A leitura dos números de anisakídeos nem sempre encaixa na narrativa comum de aumento contínuo de poluição e de declínio inevitável da biodiversidade. Em algumas áreas do Pacífico surgem sinais de recuperação, possivelmente ligados a medidas de conservação, quotas de pesca ou acordos internacionais.
A equipa pretende agora alargar o método:
- Conservas de atum: podem revelar pistas de outras profundidades e regiões.
- Sardinhas e arenques: refletem áreas mais costeiras e outras teias alimentares.
- Camarões e bivalves: poderão indicar poluentes e agentes patogénicos em zonas litorais.
Cada espécie ocupa um lugar diferente no ecossistema. Por isso, os parasitas que transporta guardam um recorte próprio da história do mar. Se estes dados forem cruzados com fases climáticas conhecidas, eventos de El Niño ou grandes derrames de petróleo, pode formar-se uma cartografia temporal da saúde dos oceanos.
O que os consumidores podem retirar do estudo do salmão
Para quem compra peixe, a ideia de “parasitas no peixe” é naturalmente desagradável. Ainda assim, o estudo sugere que, no contexto certo, a sua presença pode apontar para mares vivos e diversos - por paradoxal que pareça.
No dia a dia, ficam algumas orientações práticas:
- Um processamento adequado torna o peixe seguro, mesmo que tenha transportado parasitas.
- Peixe em conserva de fabrico industrial é, neste aspeto, altamente fiável.
- Ao comprar peixe fresco, vale a pena verificar origem, método de captura e condições de preparação.
- Quem gosta de sushi, ceviche ou matjes deve optar por estabelecimentos que congelem e manipulem o peixe segundo as normas.

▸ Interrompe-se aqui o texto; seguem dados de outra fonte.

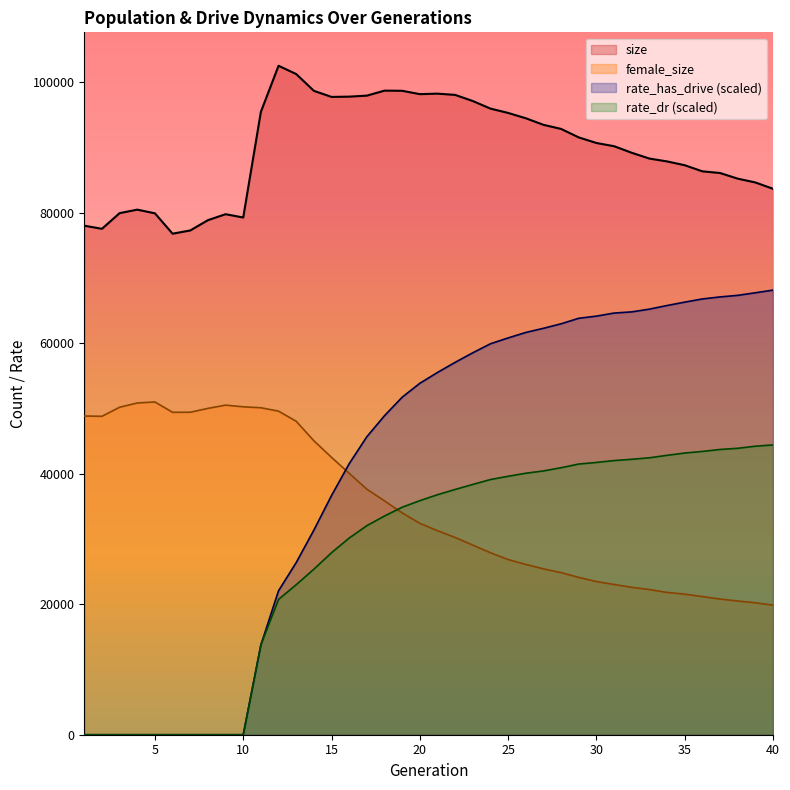

At how many categories does at least one series exceed 80171?

31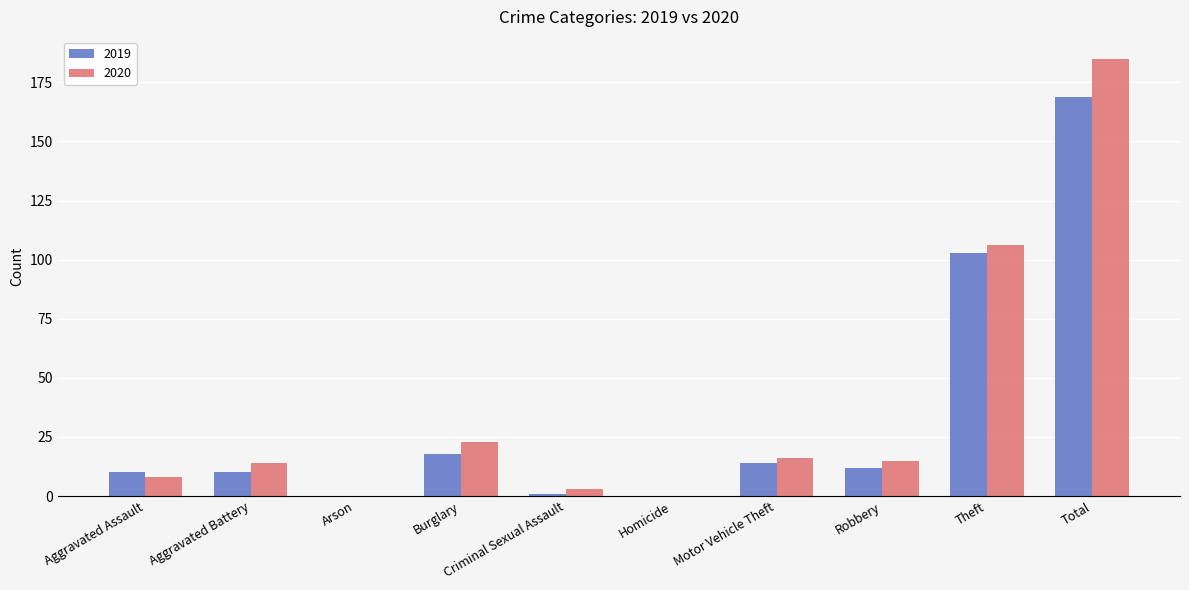

The value of 2020 at Arson is 0. True or false?

True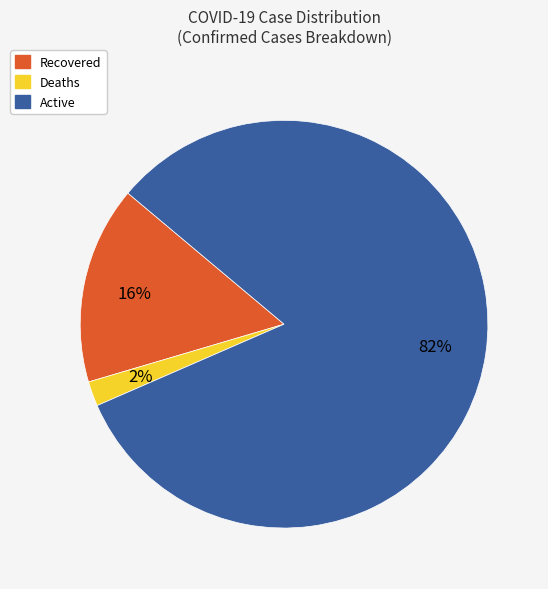

Which slice represents more than half of the pie?

Active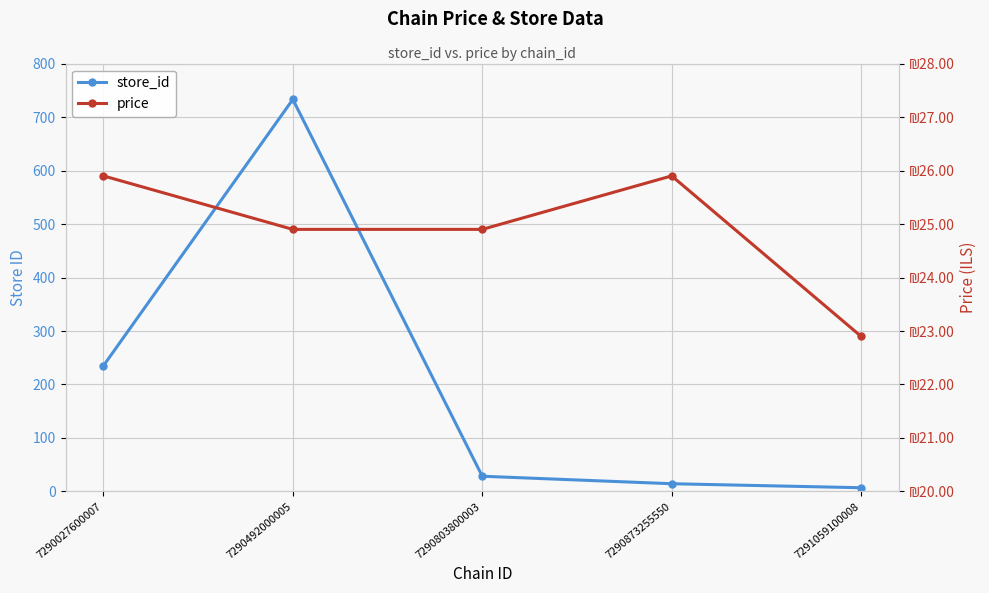

True or false: price has more than 0 points higher than both neighbors.

True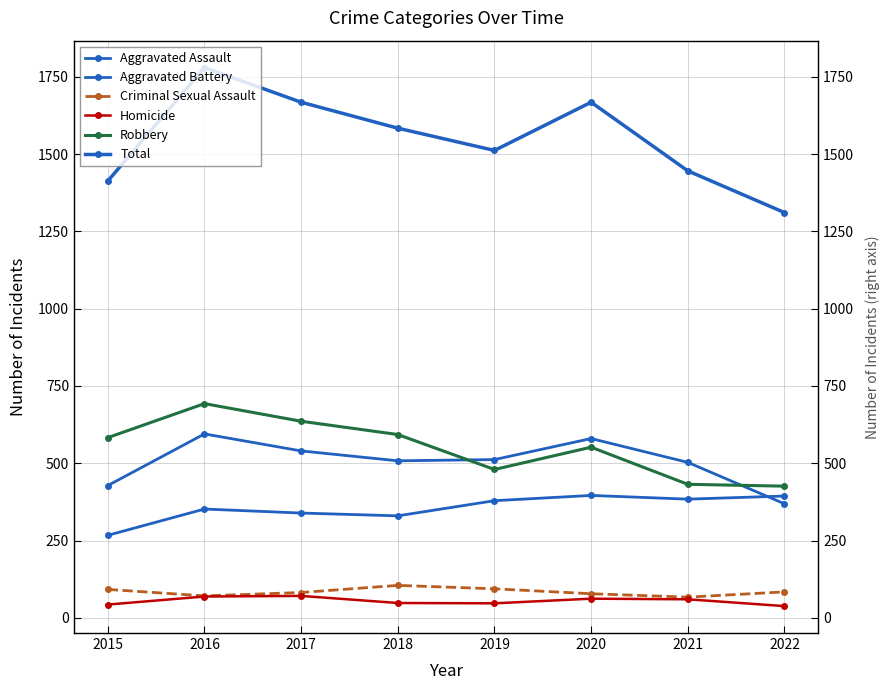

Is the value of Total at 2021 greater than the value of Aggravated Assault at 2021?

Yes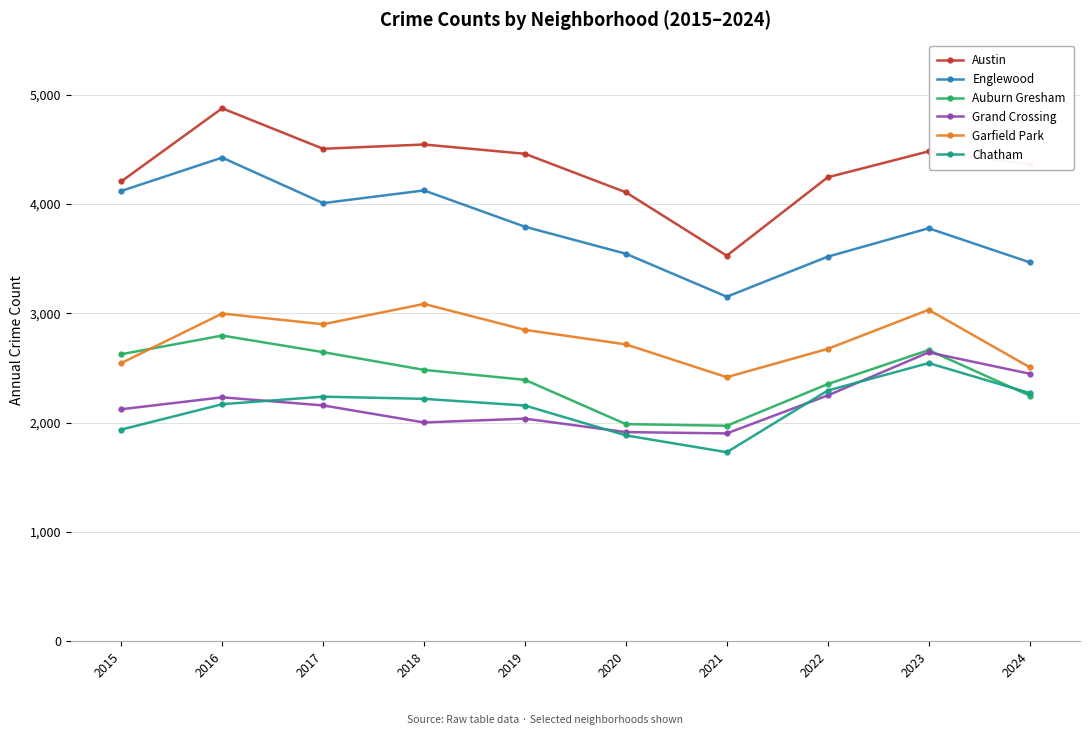

The value of Auburn Gresham at 2024 is 2247. True or false?

True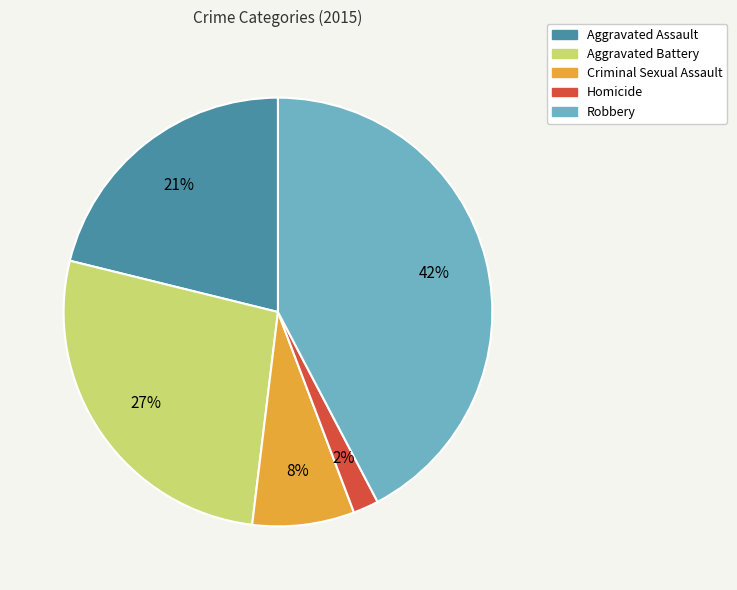

Does Aggravated Assault account for over 50% of the chart?

No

O termo “anisakídeos” aparece cada vez mais em alertas e textos técnicos. Trata-se de nemátodes cujas larvas podem instalar-se no tecido muscular dos peixes. No ser humano, não “pegam” de forma permanente nem se multiplicam no organismo como alguns parasitas associados a animais domésticos. O problema surge quando a larva fica presa no trato gastrointestinal e desencadeia inflamação. Cozinhar ou congelar corretamente evita precisamente esse cenário.
Também é relevante perceber o papel da data de validade: uma lata guardada durante décadas numa prateleira de laboratório não deve, do ponto de vista do consumidor, voltar ao carrinho de compras. Para a ciência, porém, continua valiosa, porque temperaturas, gorduras, proteínas e até corpos de parasitas permanecem suficientemente estáveis para serem analisados. Assim, um alimento “fora de prazo” transforma-se num objeto de arquivo carregado de dados.
No fundo, a história da lata de salmão com quase 50 anos mostra como o quotidiano se cruza com questões ambientais globais. O que parece banal numa prateleira de supermercado pode tornar-se, no laboratório, uma peça-chave para compreender os oceanos. E, por vezes, basta mesmo um simples abre-latas para revelar uma nova perspetiva sobre a saúde dos mares.